Stored items from a collection:
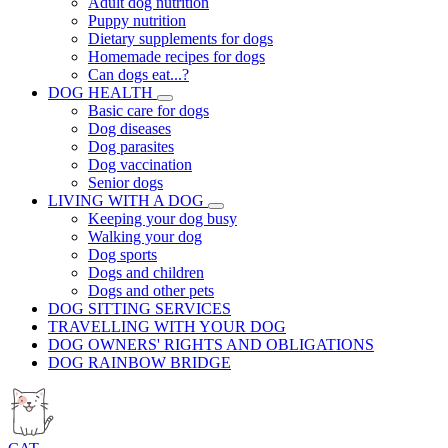
Adult dog nutrition
Puppy nutrition
Dietary supplements for dogs
Homemade recipes for dogs
Can dogs eat...?
DOG HEALTH
Basic care for dogs
Dog diseases
Dog parasites
Dog vaccination
Senior dogs
LIVING WITH A DOG
Keeping your dog busy
Walking your dog
Dog sports
Dogs and children
Dogs and other pets
DOG SITTING SERVICES
TRAVELLING WITH YOUR DOG
DOG OWNERS' RIGHTS AND OBLIGATIONS
DOG RAINBOW BRIDGE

Aim of the exercise: Once the pictures are set aside, repeat the data above exactly as written.

Output for this exercise:
Adult dog nutrition
Puppy nutrition
Dietary supplements for dogs
Homemade recipes for dogs
Can dogs eat...?
DOG HEALTH
Basic care for dogs
Dog diseases
Dog parasites
Dog vaccination
Senior dogs
LIVING WITH A DOG
Keeping your dog busy
Walking your dog
Dog sports
Dogs and children
Dogs and other pets
DOG SITTING SERVICES
TRAVELLING WITH YOUR DOG
DOG OWNERS' RIGHTS AND OBLIGATIONS
DOG RAINBOW BRIDGE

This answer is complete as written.